Le DG François Edly Follot : Merci beaucoup pour cette question. En effet, Ethiopian Airlines avait suspendu ses vols depuis plus de 10 ans. Vous savez, le rôle de l’ANAC-RCA c’est donc de chercher à nouer des relations avec pratiquement tous les pays qui disposent de la même agence. Nous travaillons en étroite collaboration avec certains Etats qui ont des compagnies aériennes assez importantes comme Ethiopian, Kenya Airways, Rwandair…
L’ANAC-RCA s’est rendue compte que le pays commence à être sécurisé. Toutes les conditions sont réunies. Et c’est la condition qu’Ethiopian Airlines avait posée. Après les efforts du gouvernement, l’ANAC-RCA a effectué un déplacement à Addis-Abeba pour rencontrer les autorités de cette compagnie. Il y avait un certain nombre de garantie.
Notre rôle c’est faire de la supervision de la sécurité aérienne, c’est-à-dire veiller à ce que les conditions de voyage des passagers soient réunies et au top. Il ne devrait pas y avoir d’inquiétude quand quelqu’un veut voyager. C’est la sureté et quand le voyage accède dans l’avion, là commence la sécurité. Et c’est l’ANAC qui supervise tout.
Oubangui Médias : Vous parliez des conditions mais quelles ont été ces conditions et les garanties que l’Autorité National de l’Aviation Civile de la RCA peut donner aux clients de cette compagnie aérienne ainsi que les autres?
Le DG François Edly Follot : Quand on a été discuté avec Ethiopian Airlines, nous avons fait part des garanties parmi lesquelles la clôture de l’aéroport, l’installation électrique, le vol de nuit après la levée de couvre-feu, la réhabilitation de quelques mètres de piste endommagés par la pluie…Nous ne savons plus ce qui peut nous empêcher de reprendre avec cette compagnie. Un accord a été signé pour la reprise et cette reprise a été effective le 15 novembre 2023.
Aussi, au départ, nous avions des difficultés de faire un vol en direct parce qu’il y avait le facteur carburant. Mais avec le ravitaillement de l’aéroport et l’affrètement d’un nouvel avion de type moderne, consommant moins de carburant, il a été finalement adopté l’idée du vol direct Addis-Abeba- Bangui. Donc en 5 heures de vol, on n’a pas besoin de faire un arrêt à Juba comme cela a été prévu. C’est un soulagement pour les passagers car Addis-Abeba est un grand hub qui relie tous les continents.
Oubangui Médias : Quels sont selon les avantages économiques de cette reprise?
Les avantages, ce que cette reprise peut exciter les autres. Déjà, on se rend compte que la sécurité est revenue ainsi que les activités. Si ces conditions sont pérennes, vous allez voir qu’il y aura un afflux des bailleurs de fonds qui vont venir participer à l’émergence de l’économie dans tous les domaines.
Oubangui Médias : La RCA continue à être une destination pour de nombreuses personnes. Que représente pour vous cet afflux ?
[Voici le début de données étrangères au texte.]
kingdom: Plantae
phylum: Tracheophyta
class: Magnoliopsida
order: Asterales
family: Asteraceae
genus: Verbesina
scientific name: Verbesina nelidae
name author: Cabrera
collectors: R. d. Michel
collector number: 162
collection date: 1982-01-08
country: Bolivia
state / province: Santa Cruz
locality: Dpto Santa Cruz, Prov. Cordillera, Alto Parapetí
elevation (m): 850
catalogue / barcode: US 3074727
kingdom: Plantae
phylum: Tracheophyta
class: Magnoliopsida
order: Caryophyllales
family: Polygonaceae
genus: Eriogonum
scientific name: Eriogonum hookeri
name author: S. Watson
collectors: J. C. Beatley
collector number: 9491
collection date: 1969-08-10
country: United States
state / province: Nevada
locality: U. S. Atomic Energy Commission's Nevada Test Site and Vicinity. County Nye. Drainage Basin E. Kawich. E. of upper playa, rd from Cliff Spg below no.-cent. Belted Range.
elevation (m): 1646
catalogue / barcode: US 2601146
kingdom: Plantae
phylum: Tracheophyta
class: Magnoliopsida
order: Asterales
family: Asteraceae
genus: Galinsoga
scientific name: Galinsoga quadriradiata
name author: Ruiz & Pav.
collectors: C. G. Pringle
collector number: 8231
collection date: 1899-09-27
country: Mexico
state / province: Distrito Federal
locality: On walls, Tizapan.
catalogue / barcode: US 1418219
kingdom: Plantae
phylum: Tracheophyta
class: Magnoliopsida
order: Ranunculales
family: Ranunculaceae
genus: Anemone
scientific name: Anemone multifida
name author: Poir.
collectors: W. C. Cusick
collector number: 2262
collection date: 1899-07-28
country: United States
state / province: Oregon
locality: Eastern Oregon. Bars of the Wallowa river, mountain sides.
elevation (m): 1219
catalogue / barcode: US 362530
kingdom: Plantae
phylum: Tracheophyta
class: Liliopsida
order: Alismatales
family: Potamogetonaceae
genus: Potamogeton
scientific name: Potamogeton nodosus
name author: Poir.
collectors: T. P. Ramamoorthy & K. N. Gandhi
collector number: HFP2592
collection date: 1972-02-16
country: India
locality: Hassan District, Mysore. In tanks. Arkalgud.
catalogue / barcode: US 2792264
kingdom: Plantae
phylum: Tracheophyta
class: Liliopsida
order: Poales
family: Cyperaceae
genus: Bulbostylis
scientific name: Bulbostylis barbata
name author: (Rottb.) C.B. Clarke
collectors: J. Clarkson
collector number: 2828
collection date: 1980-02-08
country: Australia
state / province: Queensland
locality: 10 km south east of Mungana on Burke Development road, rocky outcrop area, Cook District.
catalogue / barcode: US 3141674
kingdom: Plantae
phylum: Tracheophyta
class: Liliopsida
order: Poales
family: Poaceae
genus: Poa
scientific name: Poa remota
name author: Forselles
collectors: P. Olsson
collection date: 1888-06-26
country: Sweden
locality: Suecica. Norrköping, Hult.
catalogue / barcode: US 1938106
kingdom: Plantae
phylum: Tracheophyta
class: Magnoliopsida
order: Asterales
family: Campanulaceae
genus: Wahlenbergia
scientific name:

Il faut reconnaitre un certain nombre de garantie. Aujourd’hui, quand vous venez à Bangui, malgré ce que les gens racontent, ce n’est plus la même ville de Bangui d’il y a 10 ans. Il y a 10 ans, on ne pouvait pas circuler comme aujourd’hui. C’est bien qu’il y a des cas de vol et braquage, mais quelque part, il y a un gage de sécurité qui permet aux investisseurs de venir. Notre pays sera un chantier. Le gage, ce qu’ils pourront circuler librement et nous le devons au Président de la République et au gouvernement qui ne cessent de se battre pour cette sécurité. Donc, c’est un bon signe, l’afflux des personnes surtout des investisseurs.
Oubangui Médias : Monsieur le Directeur général, nous vous remercions
Le DG François Edly Follot : C’est à moi de vous remercier.